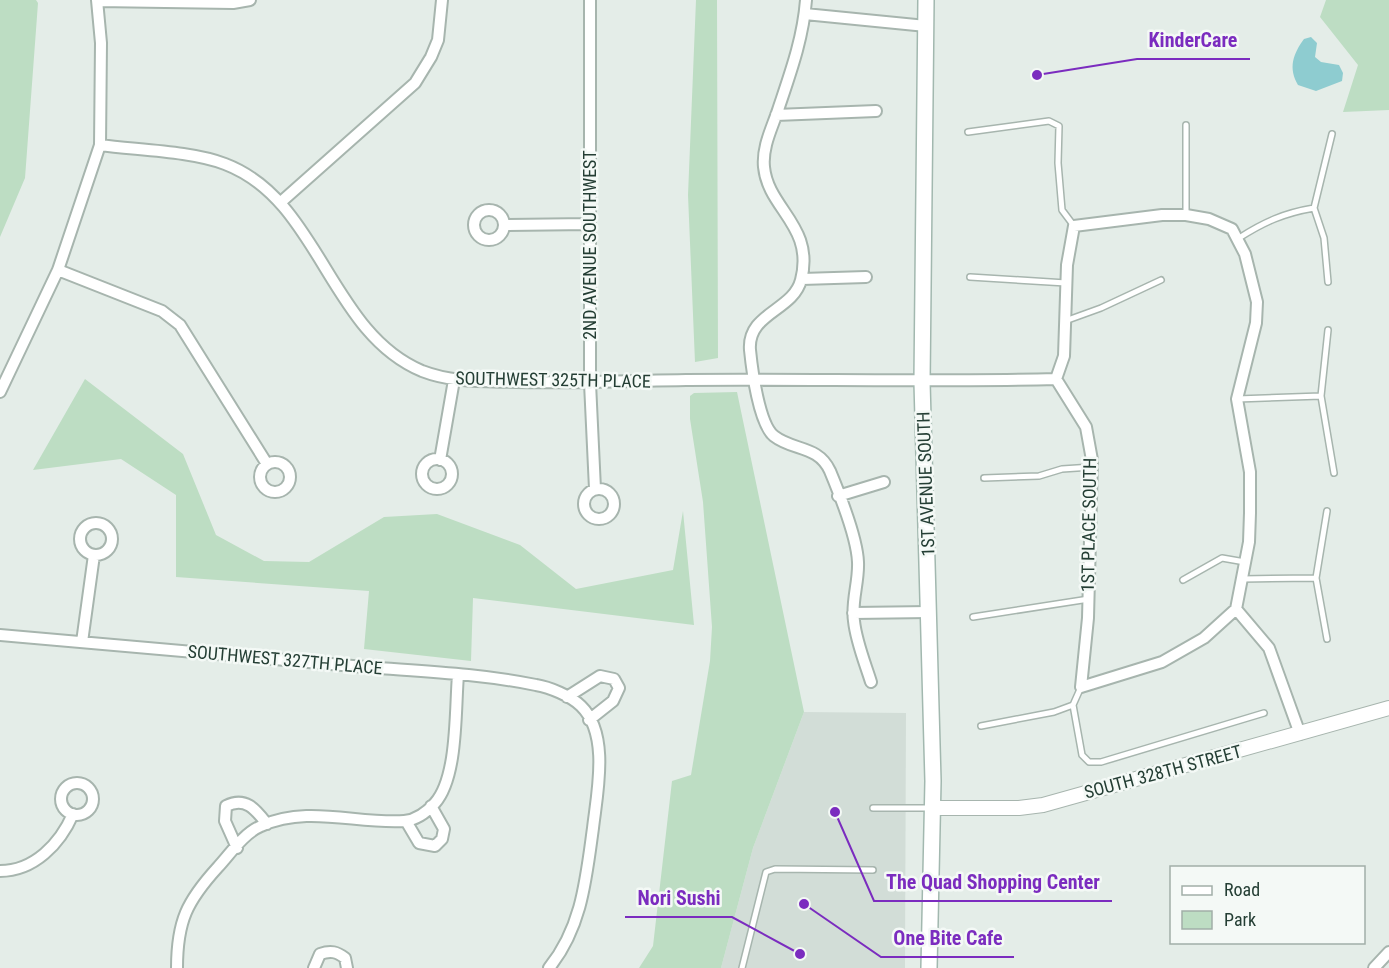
<svg xmlns="http://www.w3.org/2000/svg" width="1389" height="968" viewBox="0 0 1389 968" font-family="'Roboto Condensed',sans-serif">
<style>
.built{fill:#d2ddd7}
.green{fill:#bdddc3}
.water{fill:#8eccd0}
.lines{fill:none;stroke-linecap:round;stroke-linejoin:round}
.service-casing{stroke:#a7b5ae;stroke-width:8}
.minor-casing{stroke:#a7b5ae;stroke-width:14}
.tertiary-casing{stroke:#a7b5ae;stroke-width:16}
.secondary-casing{stroke:#a2b8af;stroke-width:18}
.service{stroke:#fff;stroke-width:5}
.minor{stroke:#fff;stroke-width:10}
.tertiary{stroke:#fff;stroke-width:14}
.secondary{stroke:#fff;stroke-width:15}
.labels{text-anchor:middle;stroke-width:5;stroke-linejoin:round;paint-order:stroke}
.street-label{font-size:18px;fill:#243e34;stroke:#f4f9f6}
.leader{fill:none;stroke:#7b2cbf;stroke-width:2}
.callout-dot{fill:#7b2cbf;stroke:#f4f9f6;stroke-width:2}
.callout-label{font-size:20px;text-anchor:middle;font-weight:bold;fill:#7b2cbf;stroke:#f4f9f6;stroke-width:5;stroke-linejoin:round;paint-order:stroke}
</style>
<rect width="100%" height="100%" fill="#e4ede8"/>
<path class="built" d="M804,712L906,713L905,968H721L753,848Z"/>
<path class="green" d="M0,0H36L38,3L25,178L0,237Z
M696,0H717L718,358L695,362L688,195Z
M1326,0H1389V110L1343,112L1358,65L1320,17Z
M85,379L183,454L216,535L264,561L309,562L384,517L437,514L520,545L576,589L673,570L683,511L694,625L473,598L471,661L364,649L369,591L176,577V495L121,459L33,470Z
M737,392L804,712L753,848L721,968H639L653,946L672,781L691,775L710,661L712,627L703,502L690,419V396L694,393Z"/>
<path class="water" d="M1311,37L1317,43L1315,57L1321,62L1339,65L1343,73L1342,81L1316,91L1298,85C1288,68 1293,54 1304,39Z"/>
<g class="lines">
<defs>
<path id="service" d="M968,132L1049,121L1059,126L1058,163L1062,210L1074,226
M1314,208L1324,238L1328,282
M1186,215V125
M1239,238C1264,222 1284,213 1314,208L1332,134
M970,277L1066,283
M1065,321L1101,308L1161,280
M1321,396L1334,473
M1237,399L1321,396L1328,330
M984,478L1039,476L1062,469L1092,467
M1242,579L1316,578
M1183,580L1222,558L1245,562
M973,617L1089,599
M1327,639L1316,578L1327,511
M1081,687L1073,705L1082,755L1089,762H1101L1264,713
M981,726L1054,712L1073,705
M873,808H931
M742,968L766,872L775,869L873,870"/>
<path id="minor" d="M590,0V383L595,489
M806,0C803,39 790,74 778,110C772,128 762,147 764,167C768,209 815,226 801,280C793,311 747,313 750,350C752,370 759,424 774,436C793,451 818,445 830,471C840,495 857,537 858,562C859,582 851,602 854,621C856,641 865,663 871,682
M98,1L233,3L250,0
M805,14L926,26
M776,115L876,111
M100,145C136,150 192,151 225,164C320,200 329,332 422,371C453,383 484,381 516,382C573,383 629,381 686,380C809,379 933,382 1056,379
M281,202L415,83L431,57L438,40L442,0
M474 225a15 15 0 1 1 30 0a15 15 0 1 1-30 0Z
M504,225L589,224
M58,270L162,311L180,325L267,464
M802,279L866,277
M0,392L58,270L100,145L101,43L97,0
M422 474a15 15 0 1 1 30 0a15 15 0 1 1-30 0Z
M440,460L454,380
M260 477a15 15 0 1 1 30 0a15 15 0 1 1-30 0Z
M584 504a15 15 0 1 1 30 0a15 15 0 1 1-30 0Z
M838,496L884,482
M80 539a16 16 0 1 1 32 0a16 16 0 1 1-32 0Z
M1236,609L1204,638L1162,662L1081,687L1088,618L1092,460L1086,427L1056,379L1064,356L1067,265L1074,226L1162,215H1186L1209,219L1232,229L1245,254L1257,302L1256,323L1237,399L1250,472V513L1249,542L1236,609L1269,648L1300,734
M853,613L930,612
M0,635C114,645 228,655 342,665C406,671 473,672 536,685C549,687 571,696 581,706C610,734 597,793 593,828C586,879 582,927 549,968
M82,642L94,555
M567,697L600,676L614,679L619,688L613,701L589,720
M61 799a16 16 0 1 1 32 0a16 16 0 1 1-32 0Z
M406,821L419,843L435,846L442,839L444,829L431,806
M237,848L225,821L226,806C246,796 256,810 267,824
M0,871C34,871 60,844 73,814
M177,968C177,921 187,901 218,867C230,854 244,833 261,826C308,805 355,824 404,821C417,820 427,812 435,803C458,777 455,710 458,675
M314,968L320,954C331,950 337,952 345,958L347,968
M1374,968L1389,952"/>
<path id="tertiary" d="M933,808H1019L1043,805L1389,708"/>
<path id="secondary" d="M926,0L922,382L933,781L929,968"/>
</defs>
<use href="#service" class="service-casing"/>
<use href="#minor" class="minor-casing"/>
<use href="#tertiary" class="tertiary-casing"/>
<use href="#secondary" class="secondary-casing"/>
<use href="#service" class="service"/>
<use href="#minor" class="minor"/>
<use href="#tertiary" class="tertiary"/>
<use href="#secondary" class="secondary"/>
</g>
<g class="labels">
<g class="street-label">
<text transform="translate(590 245) rotate(-90)" y="6">2ND AVENUE SOUTHWEST</text>
<text transform="translate(553 380) rotate(1)" y="6">SOUTHWEST 325TH PLACE</text>
<text transform="translate(926 484) rotate(-92)" y="6">1ST AVENUE SOUTH</text>
<text transform="translate(1089 525) rotate(-89)" y="6">1ST PLACE SOUTH</text>
<text transform="translate(285 660) rotate(5)" y="6">SOUTHWEST 327TH PLACE</text>
<text transform="translate(1163 772) rotate(-15)" y="6">SOUTH 328TH STREET</text>
</g>
</g>
<path class="leader" d="M1037 75L1137 59H1250M835 812L874 901H1112M800 954L732 917H625M804 904L881 957H1014"/>
<g class="callout-dot">
<circle cx="1037" cy="75" r="6"/>
<circle cx="835" cy="812" r="6"/>
<circle cx="800" cy="954" r="6"/>
<circle cx="804" cy="904" r="6"/>
</g>
<g class="callout-label">
<text x="1193" y="47">KinderCare</text>
<text x="993" y="889">The Quad Shopping Center</text>
<text x="679" y="905">Nori Sushi</text>
<text x="948" y="945">One Bite Cafe</text>
</g>
<rect x="1170" y="866" width="195" height="78" fill="#f4f9f6" stroke="#a1aea8" stroke-width="1.5"/>
<rect x="1182" y="886" width="30" height="9" fill="#ffffff" stroke="#a1aea8" stroke-width="1.5"/>
<text x="1224" y="896" font-size="18" fill="#243e34">Road</text>
<rect x="1182" y="911" width="30" height="18" fill="#bdddc3" stroke="#a1aea8" stroke-width="1.5"/>
<text x="1224" y="926" font-size="18" fill="#243e34">Park</text>
</svg>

########################################

• _WORK ITEM_: Pictures are not part of the copy; reproduce everything else in the records exactly.

• _ANSWER TO THE EXERCISE_:
<svg xmlns="http://www.w3.org/2000/svg" width="1389" height="968" viewBox="0 0 1389 968" font-family="'Roboto Condensed',sans-serif">
<style>
.built{fill:#d2ddd7}
.green{fill:#bdddc3}
.water{fill:#8eccd0}
.lines{fill:none;stroke-linecap:round;stroke-linejoin:round}
.service-casing{stroke:#a7b5ae;stroke-width:8}
.minor-casing{stroke:#a7b5ae;stroke-width:14}
.tertiary-casing{stroke:#a7b5ae;stroke-width:16}
.secondary-casing{stroke:#a2b8af;stroke-width:18}
.service{stroke:#fff;stroke-width:5}
.minor{stroke:#fff;stroke-width:10}
.tertiary{stroke:#fff;stroke-width:14}
.secondary{stroke:#fff;stroke-width:15}
.labels{text-anchor:middle;stroke-width:5;stroke-linejoin:round;paint-order:stroke}
.street-label{font-size:18px;fill:#243e34;stroke:#f4f9f6}
.leader{fill:none;stroke:#7b2cbf;stroke-width:2}
.callout-dot{fill:#7b2cbf;stroke:#f4f9f6;stroke-width:2}
.callout-label{font-size:20px;text-anchor:middle;font-weight:bold;fill:#7b2cbf;stroke:#f4f9f6;stroke-width:5;stroke-linejoin:round;paint-order:stroke}
</style>
<rect width="100%" height="100%" fill="#e4ede8"/>
<path class="built" d="M804,712L906,713L905,968H721L753,848Z"/>
<path class="green" d="M0,0H36L38,3L25,178L0,237Z
M696,0H717L718,358L695,362L688,195Z
M1326,0H1389V110L1343,112L1358,65L1320,17Z
M85,379L183,454L216,535L264,561L309,562L384,517L437,514L520,545L576,589L673,570L683,511L694,625L473,598L471,661L364,649L369,591L176,577V495L121,459L33,470Z
M737,392L804,712L753,848L721,968H639L653,946L672,781L691,775L710,661L712,627L703,502L690,419V396L694,393Z"/>
<path class="water" d="M1311,37L1317,43L1315,57L1321,62L1339,65L1343,73L1342,81L1316,91L1298,85C1288,68 1293,54 1304,39Z"/>
<g class="lines">
<defs>
<path id="service" d="M968,132L1049,121L1059,126L1058,163L1062,210L1074,226
M1314,208L1324,238L1328,282
M1186,215V125
M1239,238C1264,222 1284,213 1314,208L1332,134
M970,277L1066,283
M1065,321L1101,308L1161,280
M1321,396L1334,473
M1237,399L1321,396L1328,330
M984,478L1039,476L1062,469L1092,467
M1242,579L1316,578
M1183,580L1222,558L1245,562
M973,617L1089,599
M1327,639L1316,578L1327,511
M1081,687L1073,705L1082,755L1089,762H1101L1264,713
M981,726L1054,712L1073,705
M873,808H931
M742,968L766,872L775,869L873,870"/>
<path id="minor" d="M590,0V383L595,489
M806,0C803,39 790,74 778,110C772,128 762,147 764,167C768,209 815,226 801,280C793,311 747,313 750,350C752,370 759,424 774,436C793,451 818,445 830,471C840,495 857,537 858,562C859,582 851,602 854,621C856,641 865,663 871,682
M98,1L233,3L250,0
M805,14L926,26
M776,115L876,111
M100,145C136,150 192,151 225,164C320,200 329,332 422,371C453,383 484,381 516,382C573,383 629,381 686,380C809,379 933,382 1056,379
M281,202L415,83L431,57L438,40L442,0
M474 225a15 15 0 1 1 30 0a15 15 0 1 1-30 0Z
M504,225L589,224
M58,270L162,311L180,325L267,464
M802,279L866,277
M0,392L58,270L100,145L101,43L97,0
M422 474a15 15 0 1 1 30 0a15 15 0 1 1-30 0Z
M440,460L454,380
M260 477a15 15 0 1 1 30 0a15 15 0 1 1-30 0Z
M584 504a15 15 0 1 1 30 0a15 15 0 1 1-30 0Z
M838,496L884,482
M80 539a16 16 0 1 1 32 0a16 16 0 1 1-32 0Z
M1236,609L1204,638L1162,662L1081,687L1088,618L1092,460L1086,427L1056,379L1064,356L1067,265L1074,226L1162,215H1186L1209,219L1232,229L1245,254L1257,302L1256,323L1237,399L1250,472V513L1249,542L1236,609L1269,648L1300,734
M853,613L930,612
M0,635C114,645 228,655 342,665C406,671 473,672 536,685C549,687 571,696 581,706C610,734 597,793 593,828C586,879 582,927 549,968
M82,642L94,555
M567,697L600,676L614,679L619,688L613,701L589,720
M61 799a16 16 0 1 1 32 0a16 16 0 1 1-32 0Z
M406,821L419,843L435,846L442,839L444,829L431,806
M237,848L225,821L226,806C246,796 256,810 267,824
M0,871C34,871 60,844 73,814
M177,968C177,921 187,901 218,867C230,854 244,833 261,826C308,805 355,824 404,821C417,820 427,812 435,803C458,777 455,710 458,675
M314,968L320,954C331,950 337,952 345,958L347,968
M1374,968L1389,952"/>
<path id="tertiary" d="M933,808H1019L1043,805L1389,708"/>
<path id="secondary" d="M926,0L922,382L933,781L929,968"/>
</defs>
<use href="#service" class="service-casing"/>
<use href="#minor" class="minor-casing"/>
<use href="#tertiary" class="tertiary-casing"/>
<use href="#secondary" class="secondary-casing"/>
<use href="#service" class="service"/>
<use href="#minor" class="minor"/>
<use href="#tertiary" class="tertiary"/>
<use href="#secondary" class="secondary"/>
</g>
<g class="labels">
<g class="street-label">
<text transform="translate(590 245) rotate(-90)" y="6">2ND AVENUE SOUTHWEST</text>
<text transform="translate(553 380) rotate(1)" y="6">SOUTHWEST 325TH PLACE</text>
<text transform="translate(926 484) rotate(-92)" y="6">1ST AVENUE SOUTH</text>
<text transform="translate(1089 525) rotate(-89)" y="6">1ST PLACE SOUTH</text>
<text transform="translate(285 660) rotate(5)" y="6">SOUTHWEST 327TH PLACE</text>
<text transform="translate(1163 772) rotate(-15)" y="6">SOUTH 328TH STREET</text>
</g>
</g>
<path class="leader" d="M1037 75L1137 59H1250M835 812L874 901H1112M800 954L732 917H625M804 904L881 957H1014"/>
<g class="callout-dot">
<circle cx="1037" cy="75" r="6"/>
<circle cx="835" cy="812" r="6"/>
<circle cx="800" cy="954" r="6"/>
<circle cx="804" cy="904" r="6"/>
</g>
<g class="callout-label">
<text x="1193" y="47">KinderCare</text>
<text x="993" y="889">The Quad Shopping Center</text>
<text x="679" y="905">Nori Sushi</text>
<text x="948" y="945">One Bite Cafe</text>
</g>
<rect x="1170" y="866" width="195" height="78" fill="#f4f9f6" stroke="#a1aea8" stroke-width="1.5"/>
<rect x="1182" y="886" width="30" height="9" fill="#ffffff" stroke="#a1aea8" stroke-width="1.5"/>
<text x="1224" y="896" font-size="18" fill="#243e34">Road</text>
<rect x="1182" y="911" width="30" height="18" fill="#bdddc3" stroke="#a1aea8" stroke-width="1.5"/>
<text x="1224" y="926" font-size="18" fill="#243e34">Park</text>
</svg>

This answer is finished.